Running Injuries: Load Management 101
Key Takeaways
- The '10% Rule' is a good starting point but isn't universal.
- Pain during run vs. pain the next morning: learn the traffic light system.
- Cadence (steps per minute) is often easier to change than foot strike.
- Strength training is 'body armor' for runners.
The Myth of 'Perfect Form'
Many runners obsess over whether they are 'heel strikers' or 'forefoot strikers.' Research shows that neither is inherently better for preventing injury. What *does* matter is how much load you're putting through your tendons and bones.
The Traffic Light System for Pain
1. **Green Light**: No pain, or pain that disappears during the warm-up. Keep going.

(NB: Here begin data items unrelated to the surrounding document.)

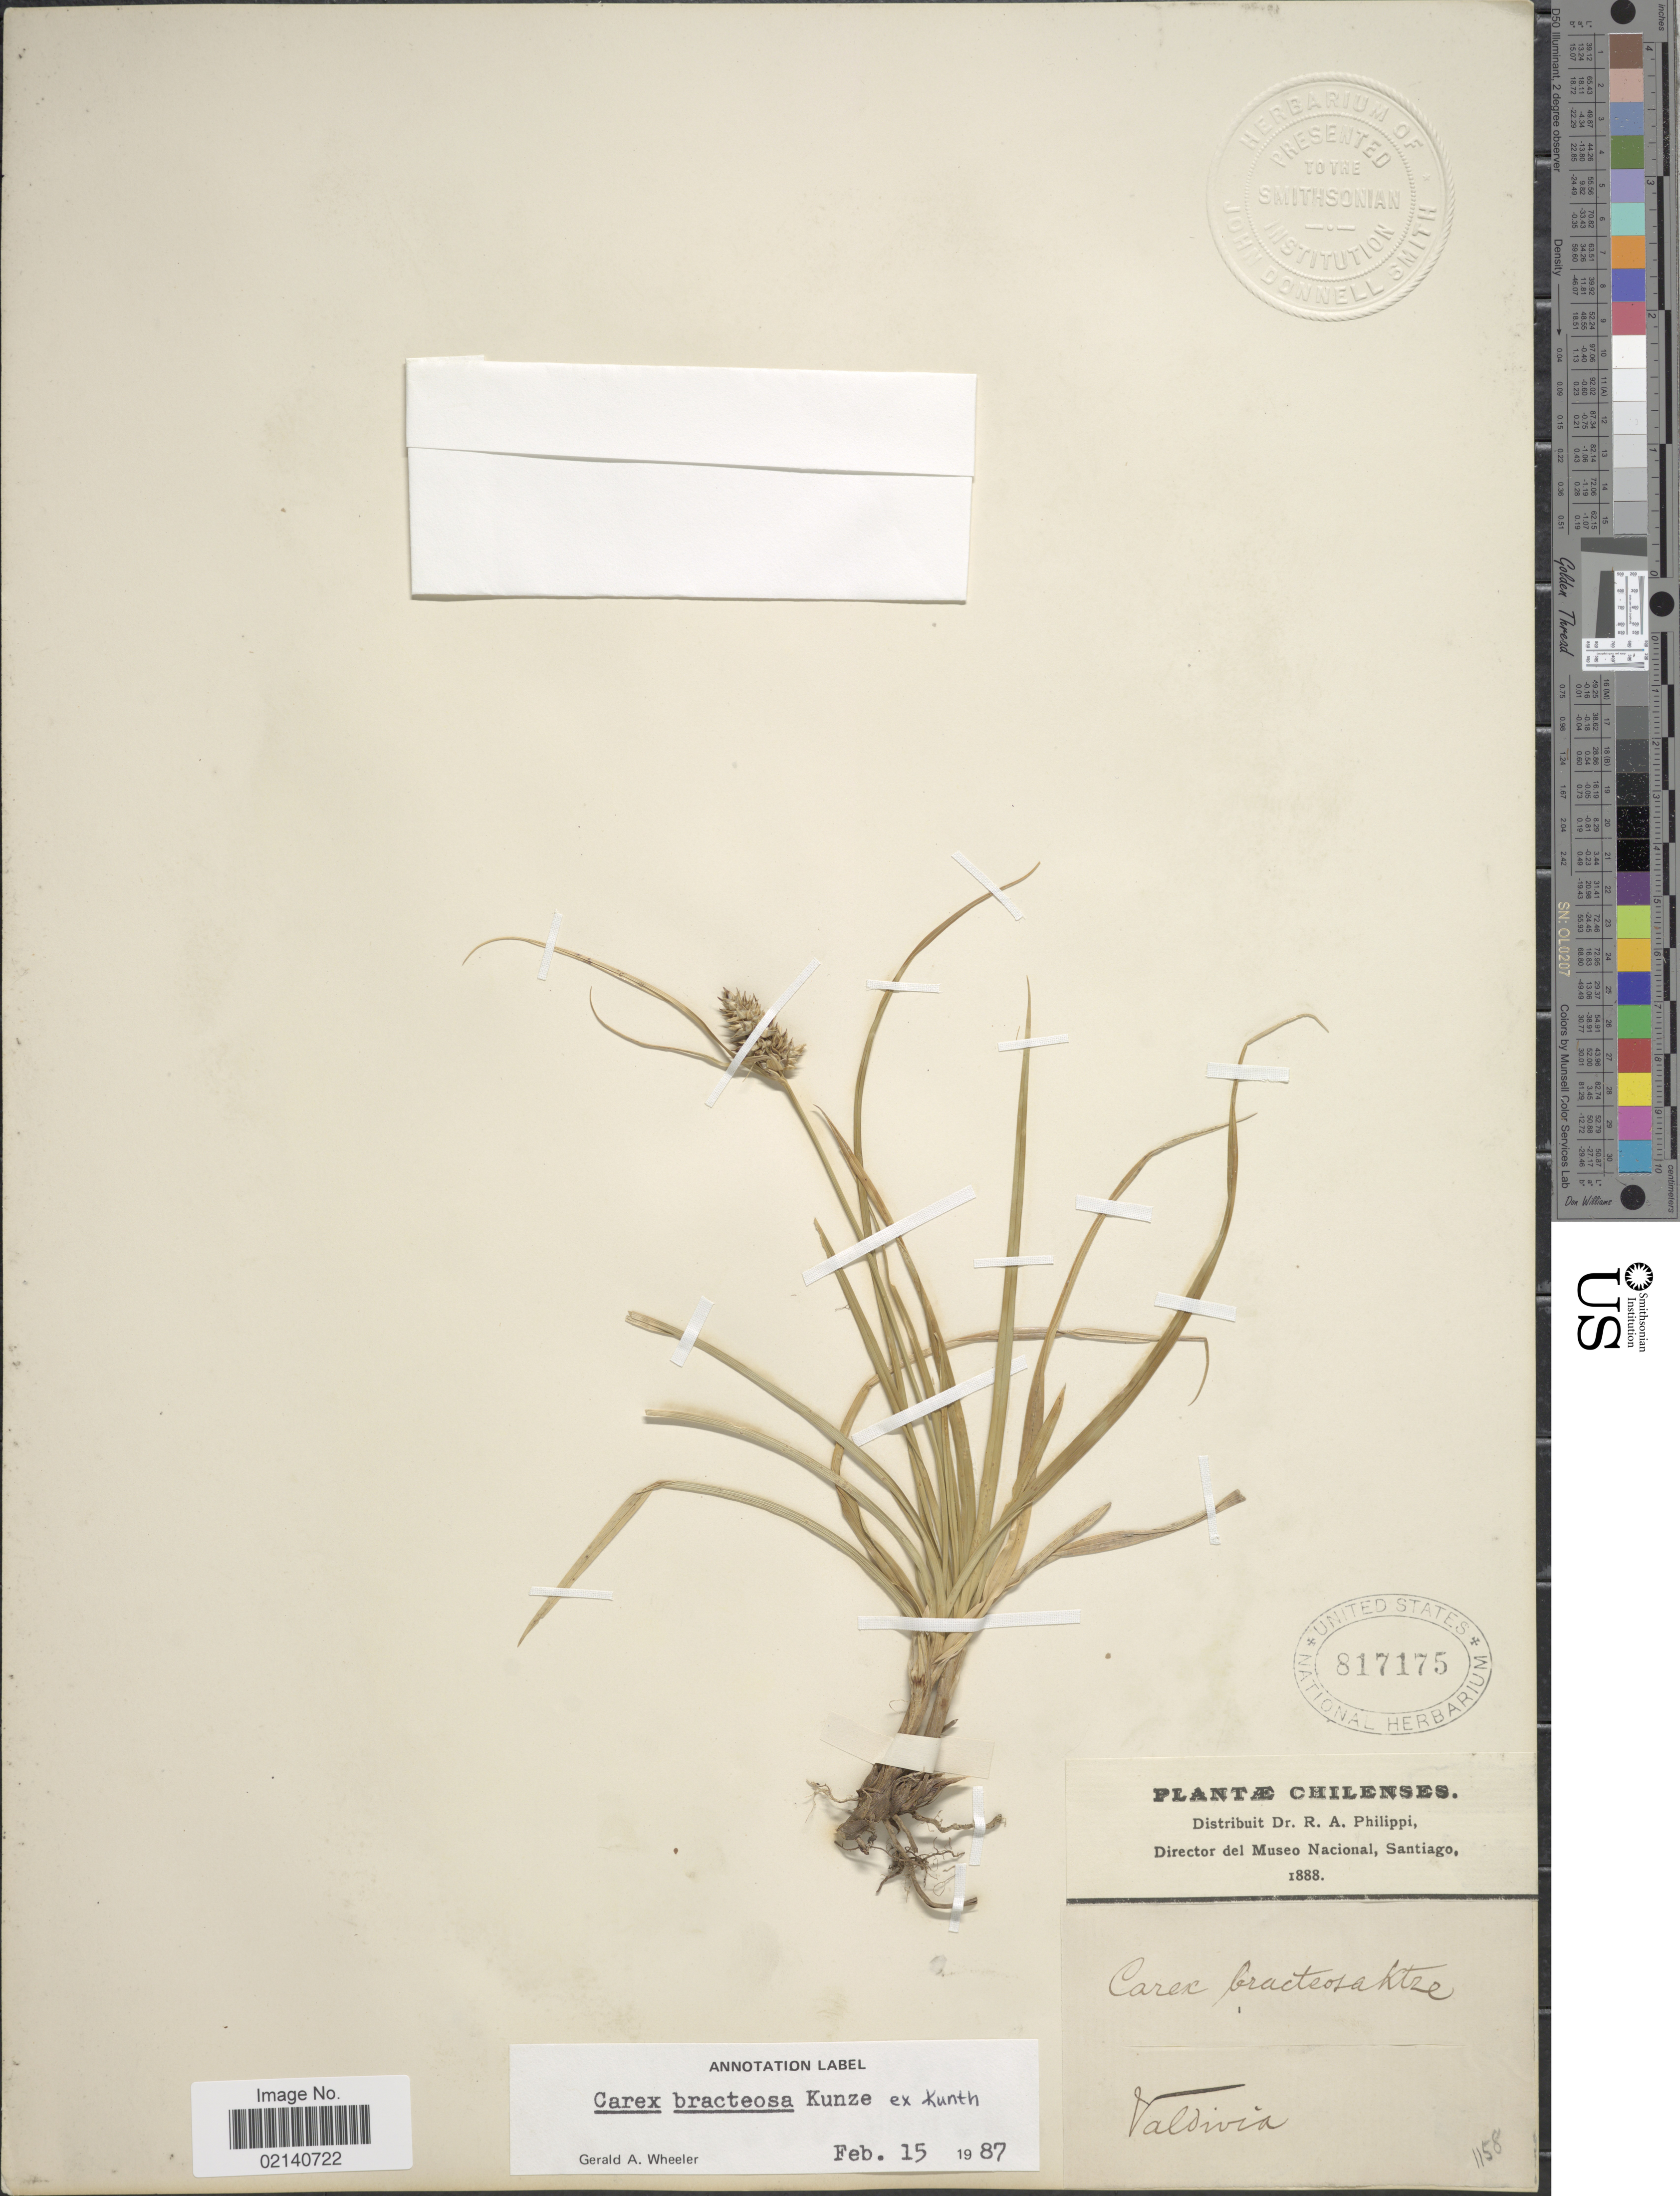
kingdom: Plantae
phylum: Tracheophyta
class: Liliopsida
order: Poales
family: Cyperaceae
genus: Carex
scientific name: Carex bracteosa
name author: (Rchb.) Kunze ex Kunth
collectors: R. A. Philippi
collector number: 1158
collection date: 1888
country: Chile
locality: Chilenses. Valdivia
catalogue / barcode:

2. **Yellow Light**: Pain that stays at a 2-3/10 but doesn't get worse. Proceed with caution.
3. **Red Light**: Pain that increases as you run or makes you limp. Stop and reassess.
Improving Your Cadence
One of the simplest ways to reduce knee and hip load is to increase your steps per minute (cadence). Even a 5% increase can significantly reduce the force on your joints without making you slower.
Why Runners Must Lift
Tendons (like the Achilles or Patellar tendon) behave like springs. Strength training makes these springs stiffer and more capable of absorbing the forces of running, which can be 3-4x your body weight per step.
Disclaimer: This content is for educational purposes only and does not constitute medical advice. Please consult a qualified physiotherapist or physician for personalized diagnosis and treatment.